Esta situación tiene su origen, tanto en la preferencia de los españoles por la compra sobre el arrendamiento  como en la creencia de que la inversión en ladrillo es la más sólida y rentable, sobre todo en relación con la caída de las bolsas en los tres últimos años o con la mínima retribución de los depósitos de ahorro.
    El peligro que esconde el panorama inmobiliario es que la desaceleración de la economía, unida al descenso de la natalidad y nupcialidad derive en una fuerte contracción de la demanda que paralizaría las transacciones y originaría una grave crisis del sector, que evocaría lo ocurrido en Japón.
    Si llegara a producirse el desplome del mercado inmobiliario –y hay motivos para temerlo- las consecuencias serían graves. La contracción de la actividad constructora comportaría un aumento del desempleo y la pérdida de capacidad adquisitiva de las familias, muchas de las cuales se verían en apuros  para atender sus obligaciones de pago, con la doble consecuencia de la mayor morosidad bancaria, lo que a su vez agudizaría el efecto recesivo de la crisis.

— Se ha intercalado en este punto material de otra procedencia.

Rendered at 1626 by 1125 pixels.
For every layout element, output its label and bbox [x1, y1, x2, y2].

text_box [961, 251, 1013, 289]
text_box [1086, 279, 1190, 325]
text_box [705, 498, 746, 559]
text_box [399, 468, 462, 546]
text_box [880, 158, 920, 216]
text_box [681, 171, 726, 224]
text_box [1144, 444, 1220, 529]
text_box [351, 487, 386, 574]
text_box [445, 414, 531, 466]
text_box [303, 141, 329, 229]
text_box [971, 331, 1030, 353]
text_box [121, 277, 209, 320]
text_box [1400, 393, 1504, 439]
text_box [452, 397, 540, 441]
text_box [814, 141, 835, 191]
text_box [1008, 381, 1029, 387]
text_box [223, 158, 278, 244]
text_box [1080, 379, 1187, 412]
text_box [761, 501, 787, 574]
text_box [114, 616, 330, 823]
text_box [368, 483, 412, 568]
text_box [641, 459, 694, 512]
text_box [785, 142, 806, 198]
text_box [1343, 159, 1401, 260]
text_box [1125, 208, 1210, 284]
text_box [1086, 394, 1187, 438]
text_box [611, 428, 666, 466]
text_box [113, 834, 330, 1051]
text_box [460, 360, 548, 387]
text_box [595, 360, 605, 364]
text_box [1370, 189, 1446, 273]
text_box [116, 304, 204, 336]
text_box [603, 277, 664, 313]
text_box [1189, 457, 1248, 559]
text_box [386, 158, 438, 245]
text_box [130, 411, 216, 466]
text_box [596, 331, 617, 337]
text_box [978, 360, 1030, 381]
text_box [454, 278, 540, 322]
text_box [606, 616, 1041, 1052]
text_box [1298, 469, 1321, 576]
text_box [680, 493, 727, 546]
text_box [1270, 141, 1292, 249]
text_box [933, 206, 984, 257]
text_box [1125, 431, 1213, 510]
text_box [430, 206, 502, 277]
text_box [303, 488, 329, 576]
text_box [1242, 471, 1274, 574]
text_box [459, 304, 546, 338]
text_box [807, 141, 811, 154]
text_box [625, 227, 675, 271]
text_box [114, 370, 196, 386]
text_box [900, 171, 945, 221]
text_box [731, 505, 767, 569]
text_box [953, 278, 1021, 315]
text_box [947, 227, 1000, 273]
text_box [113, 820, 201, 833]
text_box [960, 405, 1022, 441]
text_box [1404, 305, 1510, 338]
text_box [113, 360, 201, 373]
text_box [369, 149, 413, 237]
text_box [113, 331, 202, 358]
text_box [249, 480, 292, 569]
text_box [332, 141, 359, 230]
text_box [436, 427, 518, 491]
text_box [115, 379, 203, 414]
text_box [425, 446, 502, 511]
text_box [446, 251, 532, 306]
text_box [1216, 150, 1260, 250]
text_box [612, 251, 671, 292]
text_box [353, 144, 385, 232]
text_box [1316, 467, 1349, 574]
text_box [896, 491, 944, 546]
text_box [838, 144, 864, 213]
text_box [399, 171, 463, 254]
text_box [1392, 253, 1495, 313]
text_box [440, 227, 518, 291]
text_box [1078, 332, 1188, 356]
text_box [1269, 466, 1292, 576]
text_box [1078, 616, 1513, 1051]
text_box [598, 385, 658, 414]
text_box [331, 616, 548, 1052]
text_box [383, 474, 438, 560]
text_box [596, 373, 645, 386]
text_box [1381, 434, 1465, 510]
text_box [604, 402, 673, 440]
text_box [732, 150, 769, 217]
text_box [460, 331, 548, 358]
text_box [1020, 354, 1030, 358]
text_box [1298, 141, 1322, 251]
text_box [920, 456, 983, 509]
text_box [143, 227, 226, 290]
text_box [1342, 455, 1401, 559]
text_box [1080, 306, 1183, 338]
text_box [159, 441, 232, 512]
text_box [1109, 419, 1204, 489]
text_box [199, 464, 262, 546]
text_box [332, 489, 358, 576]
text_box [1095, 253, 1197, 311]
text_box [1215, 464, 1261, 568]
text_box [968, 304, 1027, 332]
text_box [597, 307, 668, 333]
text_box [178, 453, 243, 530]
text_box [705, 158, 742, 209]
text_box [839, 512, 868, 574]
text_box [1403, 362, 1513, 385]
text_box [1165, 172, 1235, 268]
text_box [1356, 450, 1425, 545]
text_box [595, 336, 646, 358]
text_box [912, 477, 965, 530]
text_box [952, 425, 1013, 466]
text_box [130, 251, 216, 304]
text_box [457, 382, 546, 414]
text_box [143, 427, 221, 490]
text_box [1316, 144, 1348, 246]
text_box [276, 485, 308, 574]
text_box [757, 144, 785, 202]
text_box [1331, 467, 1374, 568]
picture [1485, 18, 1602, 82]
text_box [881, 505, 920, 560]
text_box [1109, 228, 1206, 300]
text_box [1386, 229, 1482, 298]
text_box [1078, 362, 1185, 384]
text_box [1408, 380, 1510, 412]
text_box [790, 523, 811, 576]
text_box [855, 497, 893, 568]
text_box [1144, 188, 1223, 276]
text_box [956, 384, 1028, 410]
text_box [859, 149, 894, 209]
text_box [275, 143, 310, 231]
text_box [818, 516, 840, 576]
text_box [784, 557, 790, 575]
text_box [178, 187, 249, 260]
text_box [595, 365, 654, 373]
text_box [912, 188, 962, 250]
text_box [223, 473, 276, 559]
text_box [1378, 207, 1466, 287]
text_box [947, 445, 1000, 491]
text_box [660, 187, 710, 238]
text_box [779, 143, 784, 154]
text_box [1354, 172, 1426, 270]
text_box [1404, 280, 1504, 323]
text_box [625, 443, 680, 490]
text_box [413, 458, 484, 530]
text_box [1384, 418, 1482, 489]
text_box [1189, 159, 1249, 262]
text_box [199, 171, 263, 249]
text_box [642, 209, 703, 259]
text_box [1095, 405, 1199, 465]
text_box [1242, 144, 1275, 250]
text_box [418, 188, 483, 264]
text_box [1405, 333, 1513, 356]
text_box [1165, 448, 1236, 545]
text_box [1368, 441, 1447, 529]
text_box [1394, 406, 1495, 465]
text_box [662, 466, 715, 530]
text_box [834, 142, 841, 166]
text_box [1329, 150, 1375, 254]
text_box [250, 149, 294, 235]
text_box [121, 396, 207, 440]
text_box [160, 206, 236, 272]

Hasta los ayuntamientos sufrirían una considerable disminución de sus ingresos al faltarles el cobro de las licencias de construcción.
    En resumen, si las alzas de la vivienda han subido desproporcionadamente y a contracorriente de la coyuntura, lo normal sería que a corto plazo se iniciase la inflexión de la curva de precios, tanto más pronunciada cuanto más se retrase la recuperación de la economía, de la que el sector inmobiliario no puede  divergir indefinidamente.